* [ÉNONCÉ]
Reproduisez le matériau ci-dessous, de son tout début jusqu'à la ligne contenant « Join us and », celle-ci comprise.

Extractions de texte par page:
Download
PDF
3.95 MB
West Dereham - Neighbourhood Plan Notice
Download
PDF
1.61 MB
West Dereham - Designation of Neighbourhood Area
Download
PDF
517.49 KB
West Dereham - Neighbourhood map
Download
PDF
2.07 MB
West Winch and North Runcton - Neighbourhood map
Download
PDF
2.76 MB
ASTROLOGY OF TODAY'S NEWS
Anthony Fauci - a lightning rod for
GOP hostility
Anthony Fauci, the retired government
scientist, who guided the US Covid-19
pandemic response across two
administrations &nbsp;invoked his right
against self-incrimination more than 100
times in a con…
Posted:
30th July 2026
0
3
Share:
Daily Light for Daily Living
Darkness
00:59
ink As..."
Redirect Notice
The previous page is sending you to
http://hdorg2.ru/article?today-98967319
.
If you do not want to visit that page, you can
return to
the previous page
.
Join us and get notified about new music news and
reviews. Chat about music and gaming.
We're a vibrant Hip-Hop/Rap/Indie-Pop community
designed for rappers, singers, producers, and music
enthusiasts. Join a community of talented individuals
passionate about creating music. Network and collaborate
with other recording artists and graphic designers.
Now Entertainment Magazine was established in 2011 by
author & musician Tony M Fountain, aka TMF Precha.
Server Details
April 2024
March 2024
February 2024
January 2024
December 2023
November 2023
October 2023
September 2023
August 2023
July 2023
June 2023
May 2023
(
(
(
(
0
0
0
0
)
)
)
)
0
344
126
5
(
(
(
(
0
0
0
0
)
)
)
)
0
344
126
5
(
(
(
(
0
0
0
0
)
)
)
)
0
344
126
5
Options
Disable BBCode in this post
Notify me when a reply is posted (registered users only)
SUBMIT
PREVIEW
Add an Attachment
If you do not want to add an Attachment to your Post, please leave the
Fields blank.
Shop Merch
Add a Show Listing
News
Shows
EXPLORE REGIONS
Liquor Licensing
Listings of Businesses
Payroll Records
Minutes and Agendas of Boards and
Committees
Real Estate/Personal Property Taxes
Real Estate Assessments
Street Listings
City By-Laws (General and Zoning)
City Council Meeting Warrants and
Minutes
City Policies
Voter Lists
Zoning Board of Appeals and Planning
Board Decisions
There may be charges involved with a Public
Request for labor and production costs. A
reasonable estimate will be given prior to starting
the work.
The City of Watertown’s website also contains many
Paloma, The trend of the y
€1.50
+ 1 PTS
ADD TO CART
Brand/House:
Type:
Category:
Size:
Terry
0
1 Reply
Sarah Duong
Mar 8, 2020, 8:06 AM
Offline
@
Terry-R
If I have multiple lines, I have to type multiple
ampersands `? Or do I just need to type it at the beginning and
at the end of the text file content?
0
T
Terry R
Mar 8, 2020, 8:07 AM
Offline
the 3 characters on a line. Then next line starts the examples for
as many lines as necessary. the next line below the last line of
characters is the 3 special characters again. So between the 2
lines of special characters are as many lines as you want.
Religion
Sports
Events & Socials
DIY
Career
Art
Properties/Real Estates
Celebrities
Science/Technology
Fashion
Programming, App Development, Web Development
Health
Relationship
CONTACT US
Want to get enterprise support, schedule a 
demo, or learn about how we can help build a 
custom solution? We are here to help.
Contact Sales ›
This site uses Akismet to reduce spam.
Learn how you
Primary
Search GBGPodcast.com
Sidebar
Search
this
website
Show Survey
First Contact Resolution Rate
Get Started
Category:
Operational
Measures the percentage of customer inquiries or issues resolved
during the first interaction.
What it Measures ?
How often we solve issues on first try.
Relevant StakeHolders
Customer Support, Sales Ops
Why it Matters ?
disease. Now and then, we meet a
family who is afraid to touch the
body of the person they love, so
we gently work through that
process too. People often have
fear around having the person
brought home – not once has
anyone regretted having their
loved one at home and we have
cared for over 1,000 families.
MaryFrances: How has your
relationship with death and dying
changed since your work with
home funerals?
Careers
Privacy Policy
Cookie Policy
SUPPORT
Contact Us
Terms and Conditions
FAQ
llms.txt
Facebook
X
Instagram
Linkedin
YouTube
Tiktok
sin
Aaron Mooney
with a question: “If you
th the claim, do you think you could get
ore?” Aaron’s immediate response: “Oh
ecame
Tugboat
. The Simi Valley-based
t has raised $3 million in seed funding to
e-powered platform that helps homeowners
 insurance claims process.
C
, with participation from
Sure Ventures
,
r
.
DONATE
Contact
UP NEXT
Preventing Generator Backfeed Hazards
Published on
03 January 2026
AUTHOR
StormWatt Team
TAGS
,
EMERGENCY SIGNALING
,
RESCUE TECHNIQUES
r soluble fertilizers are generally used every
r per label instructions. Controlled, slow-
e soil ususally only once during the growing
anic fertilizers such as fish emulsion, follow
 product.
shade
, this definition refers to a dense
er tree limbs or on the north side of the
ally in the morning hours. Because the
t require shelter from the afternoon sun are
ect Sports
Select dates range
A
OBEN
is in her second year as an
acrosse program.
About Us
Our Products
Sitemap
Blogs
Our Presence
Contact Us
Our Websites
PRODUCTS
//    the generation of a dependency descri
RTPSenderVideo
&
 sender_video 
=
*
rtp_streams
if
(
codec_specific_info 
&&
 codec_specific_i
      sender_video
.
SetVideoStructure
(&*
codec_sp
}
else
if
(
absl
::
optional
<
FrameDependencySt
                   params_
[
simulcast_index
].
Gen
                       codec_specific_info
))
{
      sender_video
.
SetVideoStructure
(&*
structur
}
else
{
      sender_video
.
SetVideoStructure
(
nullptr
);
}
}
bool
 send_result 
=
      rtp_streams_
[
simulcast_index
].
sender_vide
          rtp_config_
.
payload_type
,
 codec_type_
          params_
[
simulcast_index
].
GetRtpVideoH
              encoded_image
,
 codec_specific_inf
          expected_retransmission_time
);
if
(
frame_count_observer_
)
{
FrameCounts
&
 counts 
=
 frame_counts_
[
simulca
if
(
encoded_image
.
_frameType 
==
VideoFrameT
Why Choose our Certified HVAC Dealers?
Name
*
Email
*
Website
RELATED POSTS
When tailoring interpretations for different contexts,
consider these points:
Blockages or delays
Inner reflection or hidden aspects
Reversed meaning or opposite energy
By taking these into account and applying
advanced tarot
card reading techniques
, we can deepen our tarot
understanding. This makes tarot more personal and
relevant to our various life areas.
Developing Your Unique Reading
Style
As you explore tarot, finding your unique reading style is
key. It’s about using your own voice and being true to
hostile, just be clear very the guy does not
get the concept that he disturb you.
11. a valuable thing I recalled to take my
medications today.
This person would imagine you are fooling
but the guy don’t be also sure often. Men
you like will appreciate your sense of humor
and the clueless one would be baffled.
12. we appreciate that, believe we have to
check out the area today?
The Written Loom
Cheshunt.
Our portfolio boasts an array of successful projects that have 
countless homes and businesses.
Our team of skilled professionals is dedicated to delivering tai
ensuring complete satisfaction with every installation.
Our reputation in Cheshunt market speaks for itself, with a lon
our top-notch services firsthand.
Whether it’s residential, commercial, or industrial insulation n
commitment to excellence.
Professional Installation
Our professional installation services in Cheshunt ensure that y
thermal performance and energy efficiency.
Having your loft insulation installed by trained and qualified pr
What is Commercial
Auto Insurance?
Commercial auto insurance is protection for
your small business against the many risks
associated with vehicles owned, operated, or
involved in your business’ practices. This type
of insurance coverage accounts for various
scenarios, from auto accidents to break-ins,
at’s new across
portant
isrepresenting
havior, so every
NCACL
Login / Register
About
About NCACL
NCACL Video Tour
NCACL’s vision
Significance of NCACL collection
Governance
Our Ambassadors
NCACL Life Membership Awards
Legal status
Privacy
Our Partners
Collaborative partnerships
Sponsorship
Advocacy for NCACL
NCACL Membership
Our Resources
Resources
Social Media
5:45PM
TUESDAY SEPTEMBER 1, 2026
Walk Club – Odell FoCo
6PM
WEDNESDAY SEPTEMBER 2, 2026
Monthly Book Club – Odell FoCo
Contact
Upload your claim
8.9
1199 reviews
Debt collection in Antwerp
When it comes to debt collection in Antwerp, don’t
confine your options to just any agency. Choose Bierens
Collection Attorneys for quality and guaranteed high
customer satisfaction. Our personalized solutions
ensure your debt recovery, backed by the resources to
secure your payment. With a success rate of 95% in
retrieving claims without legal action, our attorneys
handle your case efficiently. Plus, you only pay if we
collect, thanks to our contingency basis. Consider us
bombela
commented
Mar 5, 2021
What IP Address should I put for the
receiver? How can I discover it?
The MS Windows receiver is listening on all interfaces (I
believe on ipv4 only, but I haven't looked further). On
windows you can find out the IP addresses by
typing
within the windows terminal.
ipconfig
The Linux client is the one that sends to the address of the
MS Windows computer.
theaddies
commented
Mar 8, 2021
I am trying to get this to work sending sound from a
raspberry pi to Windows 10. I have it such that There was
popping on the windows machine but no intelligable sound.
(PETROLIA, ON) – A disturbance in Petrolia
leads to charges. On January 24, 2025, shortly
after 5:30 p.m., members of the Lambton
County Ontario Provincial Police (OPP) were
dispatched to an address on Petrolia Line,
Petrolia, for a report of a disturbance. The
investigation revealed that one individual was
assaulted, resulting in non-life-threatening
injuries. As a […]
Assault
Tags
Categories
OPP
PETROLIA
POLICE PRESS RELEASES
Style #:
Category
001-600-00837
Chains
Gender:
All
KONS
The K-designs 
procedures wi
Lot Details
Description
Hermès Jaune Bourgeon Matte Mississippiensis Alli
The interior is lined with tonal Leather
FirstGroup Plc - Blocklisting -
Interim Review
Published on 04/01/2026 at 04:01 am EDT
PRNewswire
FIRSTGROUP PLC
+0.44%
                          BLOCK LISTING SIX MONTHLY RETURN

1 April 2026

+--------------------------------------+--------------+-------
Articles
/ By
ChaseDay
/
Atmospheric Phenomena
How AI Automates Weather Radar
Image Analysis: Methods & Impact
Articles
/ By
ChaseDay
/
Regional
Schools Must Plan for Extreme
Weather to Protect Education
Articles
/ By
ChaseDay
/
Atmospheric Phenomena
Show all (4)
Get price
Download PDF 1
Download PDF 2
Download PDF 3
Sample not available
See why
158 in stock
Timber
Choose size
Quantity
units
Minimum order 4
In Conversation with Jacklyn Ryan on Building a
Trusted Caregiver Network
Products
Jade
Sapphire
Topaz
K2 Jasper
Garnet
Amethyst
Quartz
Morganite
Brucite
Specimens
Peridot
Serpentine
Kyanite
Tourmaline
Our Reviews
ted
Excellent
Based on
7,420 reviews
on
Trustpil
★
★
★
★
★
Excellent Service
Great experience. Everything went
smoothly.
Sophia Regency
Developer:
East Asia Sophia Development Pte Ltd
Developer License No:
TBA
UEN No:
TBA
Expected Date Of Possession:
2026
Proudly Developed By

* [ÉNONCÉ CORRIGÉ]
Download
PDF
3.95 MB
West Dereham - Neighbourhood Plan Notice
Download
PDF
1.61 MB
West Dereham - Designation of Neighbourhood Area
Download
PDF
517.49 KB
West Dereham - Neighbourhood map
Download
PDF
2.07 MB
West Winch and North Runcton - Neighbourhood map
Download
PDF
2.76 MB
ASTROLOGY OF TODAY'S NEWS
Anthony Fauci - a lightning rod for
GOP hostility
Anthony Fauci, the retired government
scientist, who guided the US Covid-19
pandemic response across two
administrations &nbsp;invoked his right
against self-incrimination more than 100
times in a con…
Posted:
30th July 2026
0
3
Share:
Daily Light for Daily Living
Darkness
00:59
ink As..."
Redirect Notice
The previous page is sending you to
http://hdorg2.ru/article?today-98967319
.
If you do not want to visit that page, you can
return to
the previous page
.
Join us and get notified about new music news and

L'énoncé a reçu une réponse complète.